> [What you need to do]:
Could you return the whole listing, character for character?

╭─ Data for analysis

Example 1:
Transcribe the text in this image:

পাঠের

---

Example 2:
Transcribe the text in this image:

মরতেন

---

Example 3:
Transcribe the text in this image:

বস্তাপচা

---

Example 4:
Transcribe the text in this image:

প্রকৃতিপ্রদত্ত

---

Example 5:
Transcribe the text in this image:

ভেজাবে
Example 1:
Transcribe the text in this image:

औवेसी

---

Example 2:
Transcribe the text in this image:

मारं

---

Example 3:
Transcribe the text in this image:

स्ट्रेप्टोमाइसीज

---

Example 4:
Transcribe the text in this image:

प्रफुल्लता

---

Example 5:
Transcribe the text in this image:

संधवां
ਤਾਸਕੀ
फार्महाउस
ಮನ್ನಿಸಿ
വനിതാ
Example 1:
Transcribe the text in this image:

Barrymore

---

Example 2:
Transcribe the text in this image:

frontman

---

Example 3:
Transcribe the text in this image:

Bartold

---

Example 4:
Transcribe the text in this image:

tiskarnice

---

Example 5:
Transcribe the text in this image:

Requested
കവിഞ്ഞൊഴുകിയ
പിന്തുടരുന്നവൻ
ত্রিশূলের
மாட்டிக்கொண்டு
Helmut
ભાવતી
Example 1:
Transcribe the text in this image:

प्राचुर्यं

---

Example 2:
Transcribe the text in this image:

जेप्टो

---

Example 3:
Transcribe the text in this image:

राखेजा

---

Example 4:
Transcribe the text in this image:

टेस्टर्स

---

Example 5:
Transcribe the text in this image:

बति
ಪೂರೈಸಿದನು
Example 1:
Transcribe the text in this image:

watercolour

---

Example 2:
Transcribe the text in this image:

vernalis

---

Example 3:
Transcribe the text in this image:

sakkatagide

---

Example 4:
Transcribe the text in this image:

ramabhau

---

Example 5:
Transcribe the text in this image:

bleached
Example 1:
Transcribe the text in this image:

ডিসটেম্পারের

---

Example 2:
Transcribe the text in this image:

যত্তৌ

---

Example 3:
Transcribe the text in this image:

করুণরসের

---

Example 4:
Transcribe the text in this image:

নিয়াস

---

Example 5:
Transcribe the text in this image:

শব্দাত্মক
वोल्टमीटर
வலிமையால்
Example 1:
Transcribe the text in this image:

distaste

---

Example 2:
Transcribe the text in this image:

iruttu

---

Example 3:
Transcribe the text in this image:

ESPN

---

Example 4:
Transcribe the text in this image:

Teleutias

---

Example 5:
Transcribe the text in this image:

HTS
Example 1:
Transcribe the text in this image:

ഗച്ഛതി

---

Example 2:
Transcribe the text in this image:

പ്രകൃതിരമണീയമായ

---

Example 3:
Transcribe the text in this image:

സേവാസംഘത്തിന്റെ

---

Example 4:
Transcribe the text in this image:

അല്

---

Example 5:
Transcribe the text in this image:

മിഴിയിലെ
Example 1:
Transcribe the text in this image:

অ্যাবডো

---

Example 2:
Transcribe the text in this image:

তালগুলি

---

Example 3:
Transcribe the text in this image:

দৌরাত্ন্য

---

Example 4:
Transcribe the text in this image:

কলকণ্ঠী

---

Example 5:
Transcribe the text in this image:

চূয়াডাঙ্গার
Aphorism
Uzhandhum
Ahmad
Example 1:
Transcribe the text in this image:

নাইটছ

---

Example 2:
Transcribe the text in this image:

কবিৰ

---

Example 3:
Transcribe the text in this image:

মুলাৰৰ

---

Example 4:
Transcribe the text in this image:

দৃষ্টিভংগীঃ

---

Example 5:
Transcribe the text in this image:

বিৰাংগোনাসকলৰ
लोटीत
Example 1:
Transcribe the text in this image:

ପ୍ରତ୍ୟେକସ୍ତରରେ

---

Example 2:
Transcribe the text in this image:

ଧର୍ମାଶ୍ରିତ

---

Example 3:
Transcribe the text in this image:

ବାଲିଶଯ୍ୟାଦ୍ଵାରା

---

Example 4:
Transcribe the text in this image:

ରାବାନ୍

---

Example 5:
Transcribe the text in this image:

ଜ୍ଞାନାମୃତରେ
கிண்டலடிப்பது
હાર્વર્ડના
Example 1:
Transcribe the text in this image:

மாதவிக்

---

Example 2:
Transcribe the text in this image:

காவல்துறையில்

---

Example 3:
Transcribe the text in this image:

╰─

> [Solution to this task]:
Example 1:
Transcribe the text in this image:

পাঠের

---

Example 2:
Transcribe the text in this image:

মরতেন

---

Example 3:
Transcribe the text in this image:

বস্তাপচা

---

Example 4:
Transcribe the text in this image:

প্রকৃতিপ্রদত্ত

---

Example 5:
Transcribe the text in this image:

ভেজাবে
Example 1:
Transcribe the text in this image:

औवेसी

---

Example 2:
Transcribe the text in this image:

मारं

---

Example 3:
Transcribe the text in this image:

स्ट्रेप्टोमाइसीज

---

Example 4:
Transcribe the text in this image:

प्रफुल्लता

---

Example 5:
Transcribe the text in this image:

संधवां
ਤਾਸਕੀ
फार्महाउस
ಮನ್ನಿಸಿ
വനിതാ
Example 1:
Transcribe the text in this image:

Barrymore

---

Example 2:
Transcribe the text in this image:

frontman

---

Example 3:
Transcribe the text in this image:

Bartold

---

Example 4:
Transcribe the text in this image:

tiskarnice

---

Example 5:
Transcribe the text in this image:

Requested
കവിഞ്ഞൊഴുകിയ
പിന്തുടരുന്നവൻ
ত্রিশূলের
மாட்டிக்கொண்டு
Helmut
ભાવતી
Example 1:
Transcribe the text in this image:

प्राचुर्यं

---

Example 2:
Transcribe the text in this image:

जेप्टो

---

Example 3:
Transcribe the text in this image:

राखेजा

---

Example 4:
Transcribe the text in this image:

टेस्टर्स

---

Example 5:
Transcribe the text in this image:

बति
ಪೂರೈಸಿದನು
Example 1:
Transcribe the text in this image:

watercolour

---

Example 2:
Transcribe the text in this image:

vernalis

---

Example 3:
Transcribe the text in this image:

sakkatagide

---

Example 4:
Transcribe the text in this image:

ramabhau

---

Example 5:
Transcribe the text in this image:

bleached
Example 1:
Transcribe the text in this image:

ডিসটেম্পারের

---

Example 2:
Transcribe the text in this image:

যত্তৌ

---

Example 3:
Transcribe the text in this image:

করুণরসের

---

Example 4:
Transcribe the text in this image:

নিয়াস

---

Example 5:
Transcribe the text in this image:

শব্দাত্মক
वोल्टमीटर
வலிமையால்
Example 1:
Transcribe the text in this image:

distaste

---

Example 2:
Transcribe the text in this image:

iruttu

---

Example 3:
Transcribe the text in this image:

ESPN

---

Example 4:
Transcribe the text in this image:

Teleutias

---

Example 5:
Transcribe the text in this image:

HTS
Example 1:
Transcribe the text in this image:

ഗച്ഛതി

---

Example 2:
Transcribe the text in this image:

പ്രകൃതിരമണീയമായ

---

Example 3:
Transcribe the text in this image:

സേവാസംഘത്തിന്റെ

---

Example 4:
Transcribe the text in this image:

അല്

---

Example 5:
Transcribe the text in this image:

മിഴിയിലെ
Example 1:
Transcribe the text in this image:

অ্যাবডো

---

Example 2:
Transcribe the text in this image:

তালগুলি

---

Example 3:
Transcribe the text in this image:

দৌরাত্ন্য

---

Example 4:
Transcribe the text in this image:

কলকণ্ঠী

---

Example 5:
Transcribe the text in this image:

চূয়াডাঙ্গার
Aphorism
Uzhandhum
Ahmad
Example 1:
Transcribe the text in this image:

নাইটছ

---

Example 2:
Transcribe the text in this image:

কবিৰ

---

Example 3:
Transcribe the text in this image:

মুলাৰৰ

---

Example 4:
Transcribe the text in this image:

দৃষ্টিভংগীঃ

---

Example 5:
Transcribe the text in this image:

বিৰাংগোনাসকলৰ
लोटीत
Example 1:
Transcribe the text in this image:

ପ୍ରତ୍ୟେକସ୍ତରରେ

---

Example 2:
Transcribe the text in this image:

ଧର୍ମାଶ୍ରିତ

---

Example 3:
Transcribe the text in this image:

ବାଲିଶଯ୍ୟାଦ୍ଵାରା

---

Example 4:
Transcribe the text in this image:

ରାବାନ୍

---

Example 5:
Transcribe the text in this image:

ଜ୍ଞାନାମୃତରେ
கிண்டலடிப்பது
હાર્વર્ડના
Example 1:
Transcribe the text in this image:

மாதவிக்

---

Example 2:
Transcribe the text in this image:

காவல்துறையில்

---

Example 3:
Transcribe the text in this image:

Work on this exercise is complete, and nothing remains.